BofA's Moynihan sees 25% chance of double dip recession

by CHRISTINE RICCIARDI

In his speech today at the San Francisco Investor Conference, CEO of Bank of America (BAC: 13.3993 -1.11%), Brian Moynihan said he expects to see growth at his bank beat GDP projections as the risks of the economy sliding into a double dip recession decline.

Moynihan said BofA will likely see growth in 2010 of 4.6%, and in 2011, 3.9%, while "our economists are forecasting a 2.6% growth rate in 2010, with a slower second half, and a 1.8% U.S. GDP growth rate in 2011.

"We remain in a recovery… and that recovery looks likely to continue, albeit not with the strength or speed we all might like," he said. "The discussion now is whether we might have a so-called double dip recession – although our experts think the chance of that is low… we’re now putting the chances of a double-dip at around 25%."

Moynihan took some time to dedicate a section of his speech to the performance of the mortgage portfolio at BofA. He said that while 22% of all of the bank's mortgage loans have negative equity, the majority of those are concentrated in the four Sand States. In 2009 BofA was the second-largest mortgage originator, behind Wells Fargo (WFC: 26.10 +0.15%), with nearly 22% of market share ($391 billion).

The rate of underwater mortgages is 32% in California, 48% in Florida, 62% in Nevada and 46% in Arizona.

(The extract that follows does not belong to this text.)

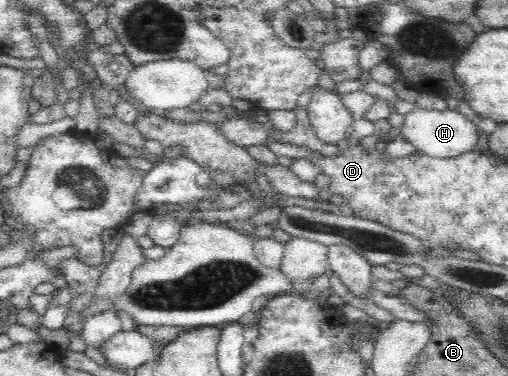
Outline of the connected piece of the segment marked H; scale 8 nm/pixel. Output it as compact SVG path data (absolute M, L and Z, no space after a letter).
M416 108L405 115L405 124L401 133L418 153L425 153L433 158L450 159L460 154L475 151L480 130L464 114L457 109L427 110Z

The average rate of underwater mortgages around the rest of the country is only 14%.
The data "gives us some hope that the market is stabilizing across the country," said Moynihan. "We need to continue to focus on those localized affected areas."

Bank of America plans to do this by putting increased emphasis on mortgage modifications. Since 2008, the bank has modified nearly 650,000 home loans. Mortgages modified under the Home Affordable Modification Program (HAMP) totaled 76,300 as of July.